ACTIVITY LIST:
• a. According to the post, why would true privatization of the Los Angeles garages bring in more money for the city than the proposed plan? Answer in one to three sentences.
• b. How would you translate this sentence from the post into Spanish: "Amtrak’s normal tickets on the Northeast Corridor are about four times the cost of tickets on Bolt Bus and Megabus."
• c. In the post, by when is wireless internet expected to reach the rest of Amtrak's Northeast Corridor?

TEXT EXCERPT:

■ ■ ■ ■ ■

The LA Times reports that Los Angeles is considering “privatizing” ten public parking garages to fill a budget shortfall. The story is, unfortunately, a reminder of how infrastructure “privatization” is often little better than the status quo, and how media reporting of the issue can doom real reform.
Whereas pure privatization would mean selling the buildings and underlying land to anyone for any use, this scheme is actually a 50-year outsourcing of the garages’ management (mostly, at least) and profits (again, mostly). The new “owners” could only use the structures to park cars, and using them to house people and businesses that would increase the walkability of the areas where the garages are located is out of the question.
True privatization would also bring in more money for the city, which is the stated goal of the privatization. The garages would be worth more if they were being sold with complete development rights, and the tax revenues from whatever’s built on them (not to mention possible increases in adjacent properties’ values) would probably exceed the “small negotiated share of future proceeds” that the city “could retain.”
The only possible benefit I can see to this plan is that parking rates will move upwards towards the true market price. But even that would be too much for the city to stomach, as the city would “retain authority over parking rates at the garages” – and who wants to guess which way they’ll be pressured to push prices?
The potential downfall of this plan, however, is that the public may forever associate privatization with this pseudo-corporatism, as happened in Russia in the early 1990’s and Chicago’s parking meter privatization scheme last year, which could impede future, more truly libertarian urban reforms.
There’s a lot to be said for Amtrak’s mismanagement, but a lot of it is technical and inaccessible to the layman. This, however, is unconscionable: Amtrak still does not offer wireless internet – either free or paid – on any of its trains. Megabus and Bolt Bus (whose tickets between DC and NYC are about $20), however, have had wireless for about two years, and I’m pretty sure some Chinatown buses have had it for longer. Amtrak’s normal tickets on the Northeast Corridor are about four times the cost of tickets on Bolt Bus and Megabus. Tickets on the Acela are about eight times the cost of bus tickets, and the service is heavily marketed towards business travelers who put a high price on their time. But no internet. It’s apparently coming to Acela in about six months and the rest of the Northeast Corridor by the end of 2010. Had intercity buses and airlines not introduced wireless internet, I seriously doubt Amtrak would have ever had the business sense to do it.

■ ■ ■ ■ ■

PROVIDED RECORDS:
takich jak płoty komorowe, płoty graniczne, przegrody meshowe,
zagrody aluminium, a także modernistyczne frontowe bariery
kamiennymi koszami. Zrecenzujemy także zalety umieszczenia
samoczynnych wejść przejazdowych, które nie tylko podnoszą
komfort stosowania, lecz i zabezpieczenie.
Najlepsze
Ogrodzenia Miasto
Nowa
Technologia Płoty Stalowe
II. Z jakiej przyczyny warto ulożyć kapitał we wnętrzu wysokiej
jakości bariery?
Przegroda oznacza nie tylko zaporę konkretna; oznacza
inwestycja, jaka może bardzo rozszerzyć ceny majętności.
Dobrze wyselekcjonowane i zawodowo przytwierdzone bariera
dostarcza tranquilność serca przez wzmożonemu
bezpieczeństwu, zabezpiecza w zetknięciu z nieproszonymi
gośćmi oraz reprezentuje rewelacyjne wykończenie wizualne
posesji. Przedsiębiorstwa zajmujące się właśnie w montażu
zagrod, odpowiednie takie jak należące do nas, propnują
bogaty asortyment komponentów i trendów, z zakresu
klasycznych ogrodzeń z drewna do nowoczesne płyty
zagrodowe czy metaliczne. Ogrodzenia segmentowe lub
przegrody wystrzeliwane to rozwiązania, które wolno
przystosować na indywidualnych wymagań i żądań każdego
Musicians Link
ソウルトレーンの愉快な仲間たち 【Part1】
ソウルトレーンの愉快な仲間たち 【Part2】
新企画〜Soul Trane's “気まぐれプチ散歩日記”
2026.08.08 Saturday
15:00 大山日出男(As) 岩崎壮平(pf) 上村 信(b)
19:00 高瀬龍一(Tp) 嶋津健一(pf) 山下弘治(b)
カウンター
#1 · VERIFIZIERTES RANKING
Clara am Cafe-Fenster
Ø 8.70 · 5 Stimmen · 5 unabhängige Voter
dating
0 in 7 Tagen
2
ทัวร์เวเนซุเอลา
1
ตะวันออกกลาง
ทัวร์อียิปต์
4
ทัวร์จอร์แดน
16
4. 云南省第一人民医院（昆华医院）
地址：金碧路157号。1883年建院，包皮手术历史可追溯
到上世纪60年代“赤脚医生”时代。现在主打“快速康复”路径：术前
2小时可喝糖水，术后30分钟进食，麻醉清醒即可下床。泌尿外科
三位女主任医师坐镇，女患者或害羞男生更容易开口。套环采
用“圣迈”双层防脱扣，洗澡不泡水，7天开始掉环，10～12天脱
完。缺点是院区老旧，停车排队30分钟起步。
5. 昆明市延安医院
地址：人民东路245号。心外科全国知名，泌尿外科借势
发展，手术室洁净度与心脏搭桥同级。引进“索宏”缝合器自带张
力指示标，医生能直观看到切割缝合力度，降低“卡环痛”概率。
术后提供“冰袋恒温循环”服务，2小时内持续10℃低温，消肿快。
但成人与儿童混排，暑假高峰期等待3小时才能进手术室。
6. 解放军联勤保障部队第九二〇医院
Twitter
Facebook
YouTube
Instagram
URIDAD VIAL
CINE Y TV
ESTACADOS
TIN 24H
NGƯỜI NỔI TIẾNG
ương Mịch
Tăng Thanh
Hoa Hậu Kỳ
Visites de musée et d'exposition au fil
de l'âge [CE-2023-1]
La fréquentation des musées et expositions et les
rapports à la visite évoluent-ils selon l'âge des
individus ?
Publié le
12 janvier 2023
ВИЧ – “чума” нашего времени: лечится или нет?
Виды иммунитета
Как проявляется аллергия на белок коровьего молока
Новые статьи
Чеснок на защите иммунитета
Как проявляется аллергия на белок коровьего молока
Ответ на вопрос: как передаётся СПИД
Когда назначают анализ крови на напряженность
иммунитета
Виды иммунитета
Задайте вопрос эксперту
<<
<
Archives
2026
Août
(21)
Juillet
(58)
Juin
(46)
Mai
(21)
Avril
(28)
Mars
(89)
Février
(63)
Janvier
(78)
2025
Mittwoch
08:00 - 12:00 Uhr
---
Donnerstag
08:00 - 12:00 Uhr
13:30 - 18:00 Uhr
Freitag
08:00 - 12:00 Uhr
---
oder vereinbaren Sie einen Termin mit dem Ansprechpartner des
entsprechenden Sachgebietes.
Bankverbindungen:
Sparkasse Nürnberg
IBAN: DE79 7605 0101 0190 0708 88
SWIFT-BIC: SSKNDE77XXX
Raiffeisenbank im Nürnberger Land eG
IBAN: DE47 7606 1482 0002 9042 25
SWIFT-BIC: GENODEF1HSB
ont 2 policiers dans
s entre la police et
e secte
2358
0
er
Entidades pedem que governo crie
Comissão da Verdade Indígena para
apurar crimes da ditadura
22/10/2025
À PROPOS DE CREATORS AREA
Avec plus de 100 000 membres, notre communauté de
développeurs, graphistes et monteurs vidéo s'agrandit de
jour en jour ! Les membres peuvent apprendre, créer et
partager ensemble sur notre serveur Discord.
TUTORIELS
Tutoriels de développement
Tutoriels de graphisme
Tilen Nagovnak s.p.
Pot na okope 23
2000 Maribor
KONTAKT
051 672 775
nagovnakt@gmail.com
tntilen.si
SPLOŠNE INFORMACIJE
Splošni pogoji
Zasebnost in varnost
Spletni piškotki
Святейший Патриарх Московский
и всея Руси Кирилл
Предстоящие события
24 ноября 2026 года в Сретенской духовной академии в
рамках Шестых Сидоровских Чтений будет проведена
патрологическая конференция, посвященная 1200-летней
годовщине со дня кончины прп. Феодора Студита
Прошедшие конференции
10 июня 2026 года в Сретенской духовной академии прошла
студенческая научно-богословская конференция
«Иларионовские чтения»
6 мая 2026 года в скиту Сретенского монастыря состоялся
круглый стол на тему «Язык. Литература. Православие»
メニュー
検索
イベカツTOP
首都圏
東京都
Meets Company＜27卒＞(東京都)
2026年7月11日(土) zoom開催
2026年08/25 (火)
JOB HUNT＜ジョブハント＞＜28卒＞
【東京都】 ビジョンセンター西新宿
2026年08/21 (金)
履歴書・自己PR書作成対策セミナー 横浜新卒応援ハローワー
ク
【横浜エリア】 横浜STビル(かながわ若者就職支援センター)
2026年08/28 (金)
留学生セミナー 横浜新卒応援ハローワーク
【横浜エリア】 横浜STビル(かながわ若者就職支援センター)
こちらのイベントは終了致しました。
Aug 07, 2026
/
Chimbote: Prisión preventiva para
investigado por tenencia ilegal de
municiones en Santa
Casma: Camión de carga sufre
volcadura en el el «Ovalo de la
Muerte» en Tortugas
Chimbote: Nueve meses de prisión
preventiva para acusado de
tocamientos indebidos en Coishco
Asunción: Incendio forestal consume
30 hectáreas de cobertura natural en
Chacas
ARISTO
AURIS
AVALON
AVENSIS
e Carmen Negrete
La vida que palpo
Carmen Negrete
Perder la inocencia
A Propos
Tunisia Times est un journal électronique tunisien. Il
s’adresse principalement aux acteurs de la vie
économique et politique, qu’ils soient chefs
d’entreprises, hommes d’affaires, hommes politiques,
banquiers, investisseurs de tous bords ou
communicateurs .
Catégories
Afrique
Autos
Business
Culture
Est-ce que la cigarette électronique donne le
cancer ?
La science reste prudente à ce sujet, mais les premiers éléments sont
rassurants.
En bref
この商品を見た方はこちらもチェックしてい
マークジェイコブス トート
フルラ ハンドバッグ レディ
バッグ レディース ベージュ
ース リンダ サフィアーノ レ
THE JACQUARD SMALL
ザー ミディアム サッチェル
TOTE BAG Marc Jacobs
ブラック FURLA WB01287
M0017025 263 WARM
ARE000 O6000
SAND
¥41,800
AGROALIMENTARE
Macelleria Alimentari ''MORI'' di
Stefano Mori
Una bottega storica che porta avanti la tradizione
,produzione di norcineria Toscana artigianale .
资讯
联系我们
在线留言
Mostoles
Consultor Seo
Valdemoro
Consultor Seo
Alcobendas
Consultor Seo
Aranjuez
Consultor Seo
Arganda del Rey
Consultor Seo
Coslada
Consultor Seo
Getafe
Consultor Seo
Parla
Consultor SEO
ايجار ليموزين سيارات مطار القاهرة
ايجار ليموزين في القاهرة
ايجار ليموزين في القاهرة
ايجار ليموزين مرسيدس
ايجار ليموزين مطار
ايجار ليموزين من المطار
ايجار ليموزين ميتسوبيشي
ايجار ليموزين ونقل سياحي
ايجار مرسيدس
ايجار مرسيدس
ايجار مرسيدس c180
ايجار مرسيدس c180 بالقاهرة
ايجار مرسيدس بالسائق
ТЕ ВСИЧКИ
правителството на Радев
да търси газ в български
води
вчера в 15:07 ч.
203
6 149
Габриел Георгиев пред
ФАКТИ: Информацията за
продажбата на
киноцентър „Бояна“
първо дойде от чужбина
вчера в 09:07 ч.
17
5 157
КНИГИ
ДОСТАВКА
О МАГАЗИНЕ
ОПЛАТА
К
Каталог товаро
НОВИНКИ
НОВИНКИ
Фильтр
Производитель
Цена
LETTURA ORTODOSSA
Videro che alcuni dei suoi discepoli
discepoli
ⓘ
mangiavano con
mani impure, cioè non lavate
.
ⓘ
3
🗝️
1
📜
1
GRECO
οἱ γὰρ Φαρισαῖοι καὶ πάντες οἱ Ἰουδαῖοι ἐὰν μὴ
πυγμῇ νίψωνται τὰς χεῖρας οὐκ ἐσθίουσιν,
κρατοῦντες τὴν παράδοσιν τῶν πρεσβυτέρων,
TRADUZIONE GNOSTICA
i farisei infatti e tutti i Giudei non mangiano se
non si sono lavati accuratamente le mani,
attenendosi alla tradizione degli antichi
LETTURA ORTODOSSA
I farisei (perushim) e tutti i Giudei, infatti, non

■ ■ ■ ■ ■

LIST OF ANSWERS:
• a. Sold with complete development rights, the garages would be worth more. Tax revenues from whatever was built on them would probably exceed the small negotiated share of future proceeds the city could retain, and adjacent properties might also rise in value.

• b. Los boletos normales de Amtrak en el Corredor del Noreste cuestan aproximadamente cuatro veces más que los boletos de Bolt Bus y Megabus.

• c. By the end of 2010.